Al igual que Pirani, cuya explicación del crecimiento económico ofrece la promesa de la planificación central como solución, Buck cree que se puede convencer a los capitalistas para que actúen de manera responsable. “Los inversores no son conscientes de que existen presupuestos de carbono, ni de lo que significan para las empresas con altas emisiones”, escribe con optimismo, como si todo lo que debiéramos hacer fuera informarles. «Necesitamos crear cuentas comprensibles de los riesgos para los inversores», concluye. Sin embargo, los capitalistas saben muy bien cuáles son sus intereses y por eso están ganando.
Aunque Pirani no está tan impresionado por el genio de la geoingeniería como Buck, muestra notablemente poco interés en comprender al enemigo. Desecha la filosofía neoliberal como poco más que argumentos acalorados de Adam Smith y se basa en el argumento de David Harvey de que el neoliberalismo es simplemente una burda guerra de clases.

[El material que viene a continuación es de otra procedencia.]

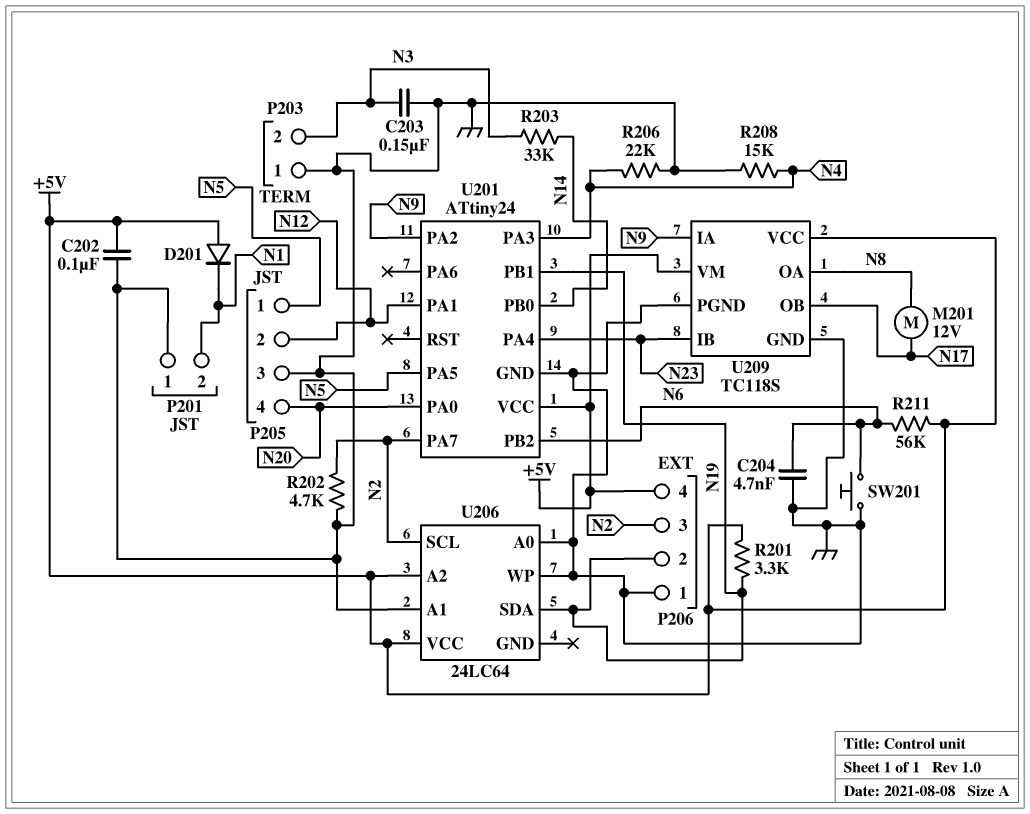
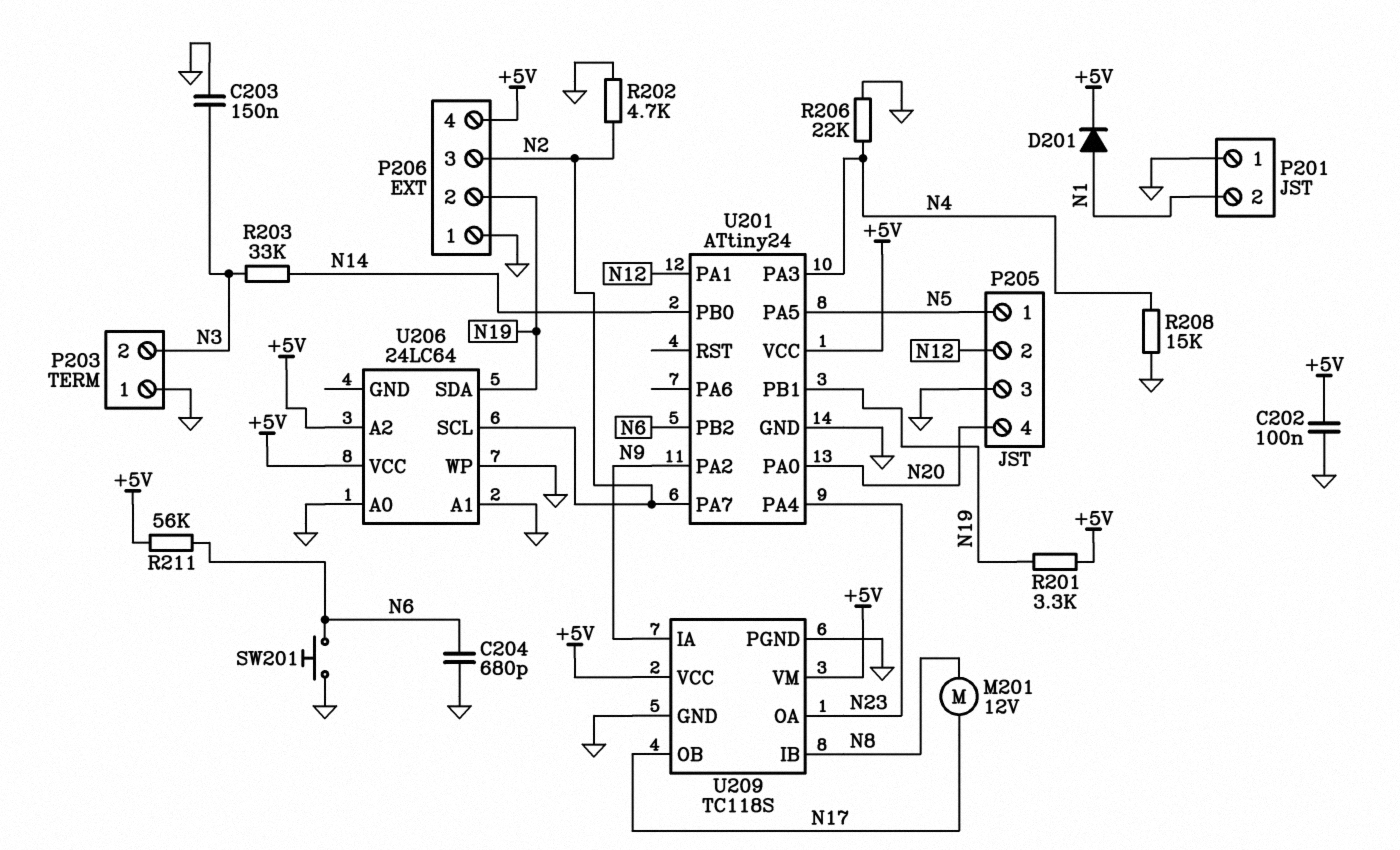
C204: 4.7nF (GND, N6) -> 680pF (GND, N6)
D201: diode (A +5V, K N1) -> diode (A N1, K +5V)
U209 pin IB: N23 -> N8
U209 pin OA: N8 -> N23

Pero los neoliberales son mucho más sofisticados, en parte porque la suya es menos una teoría económica que una epistemología totalizadora. A pesar de todos sus mordaces análisis, los críticos del neoliberalismo han tenido poco éxito en desmantelar el atractivo popular de su axioma central: que el mercado siempre recopilará y procesará más información que cualquier otra institución, especialmente el Estado.
Sin embargo, hay muy poco tiempo para idear una nueva metafísica popular de la economía política, y mucho menos una respuesta eficaz al calentamiento global. Mientras luchamos por evitar la muerte de la Gran Barrera de Coral o el colapso de la capa de hielo de la Antártida occidental, los geoingenieros y los empresarios estarán allí, esperando que les supliquemos ayuda.